It is easiest to look at the network as a layer system, where each layer sits on top of the previous layer and uses its functions. This can also be compared to the level system presented in the computer architecture course.
The first network layer is the "hardware," which in this case is the cable. There are a few different types of cable that can handle network connections, but below are the more commmon ones. (BTW, you can get a lot of this information from Phrack.)
This is the old standard for cable. In actuality, there is nearly no such cabling in the school. Cat 3 can handle up to a 10Mbps link, which is the reason it is so unattractive.
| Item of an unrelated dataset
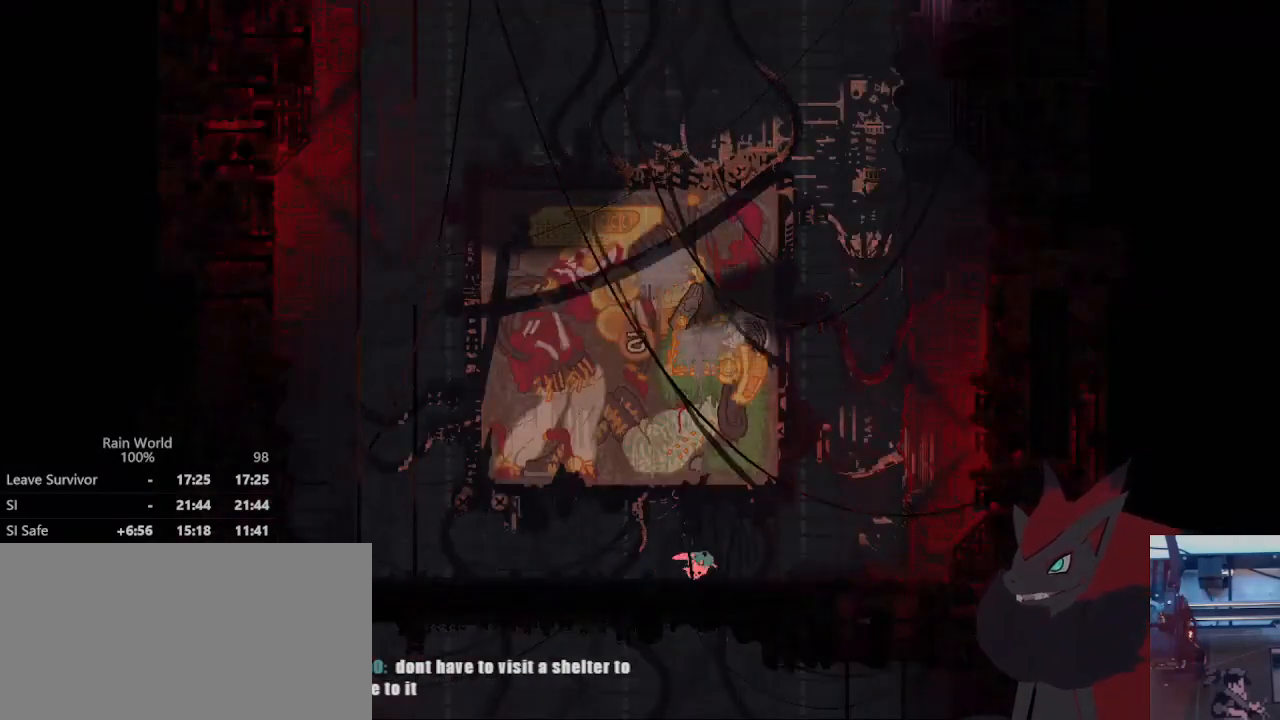
{"buttons": [], "left_stick": "left", "right_stick": "center", "events": [[333, "left_stick", "center"], [400, "left_stick", "left"]]}
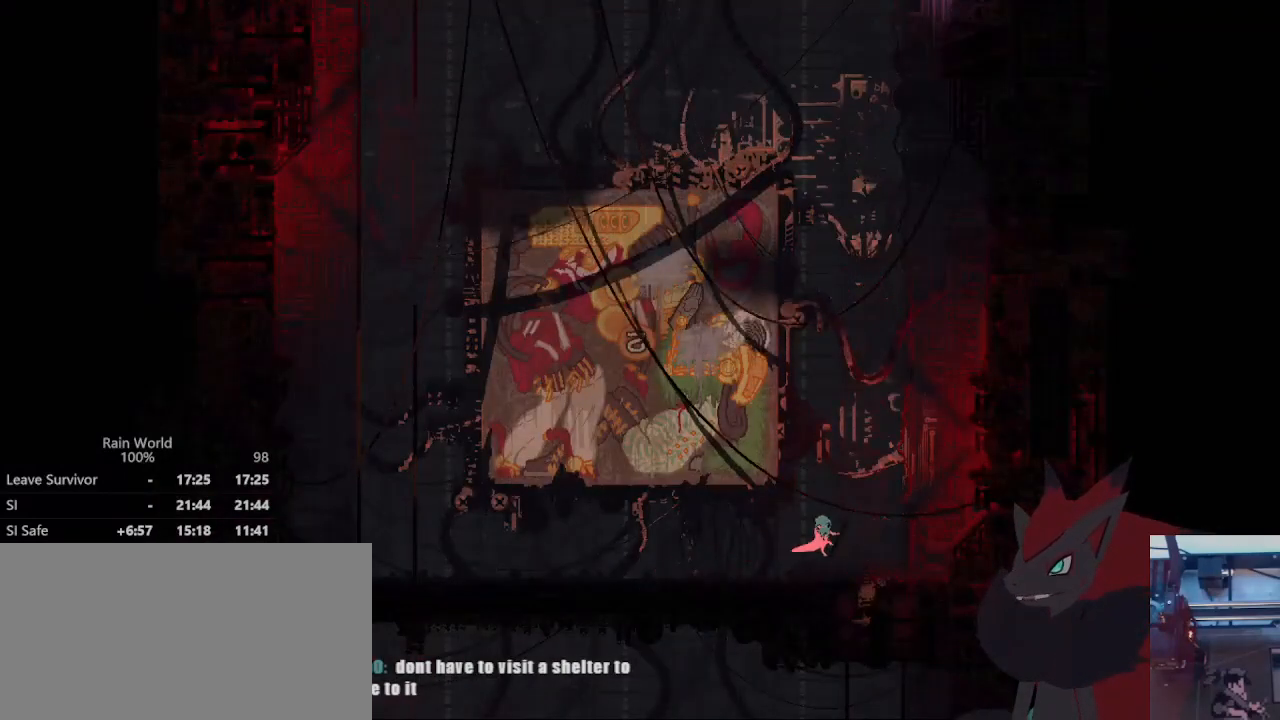
{"buttons": [], "left_stick": "left", "right_stick": "center", "events": []}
Currently this is the worldwide standard for LAN wiring. Cat 5 cable can handle up to 100Mbps if all eight wires are connected correctly. There is also a Cat 5e standard that exists, which supposedly handles up to 1Gbps (350MHz). When making such cables, one has to be careful for the cables to meet the Cat 5 restrictions. They have to be between 3 feet and 100 meters. Also, the specification only allows for the untwisting of 1/2 inch of cable on each end.
Fiber optic cable can carry data for longer distances than Cat 5. The standard fiber cable can be as long as 2 kilometers. Fiber can also handle Gigabyte connections quite well. Unfortunately fiber optic cable is very expensive, and rarely used in LAN settings.
Layer 2 is the transport layer. Basically, it defines the way the data moves through the Layer 1 network (i.e. the cable). There are a number of protocols to do that.
Ethernet is one of the most commonly used layers. According to the Ethernet standard, RFC826, each NIC (Network Interface Card) must have a unique MAC address. A MAC address is a unique 48-bit number given to every piece of Ethernet networking equipment. The first 24 bits of it were given out to manufacturers. The last 24 bits are up to each manufacturer's discretion. Although it is possible to change the MAC address on a board, I wouldn't recommend it, as there is no need for it, and it can cause major havoc. Each Ethernet "packet" is called a frame. Each Ethernet frame contains the source MAC address, the destination MAC address, and the payload (also called MTU), which can be up to 1500 bytes. (If you are using copper gigabit Ethernet, some switches may let you to set the MTU to 9000, but that is outside the standard.) The higher layers are carried in these 1500 bytes.
ATM allows for up to 155Mbps transfer speeds, but has a smaller MTU than Ethernet. On the other hand, ATM provides some of the features that higher levels provide, such as guaranteed data delivery, and thus is an overall gain for applications such as video streaming. It is, however, little used.
Layer 3 is generally referred to as the IP layer. This is the layer that allows computers to communicate with one another using a certain address scheme that is not interface dependent (i.e. MAC address).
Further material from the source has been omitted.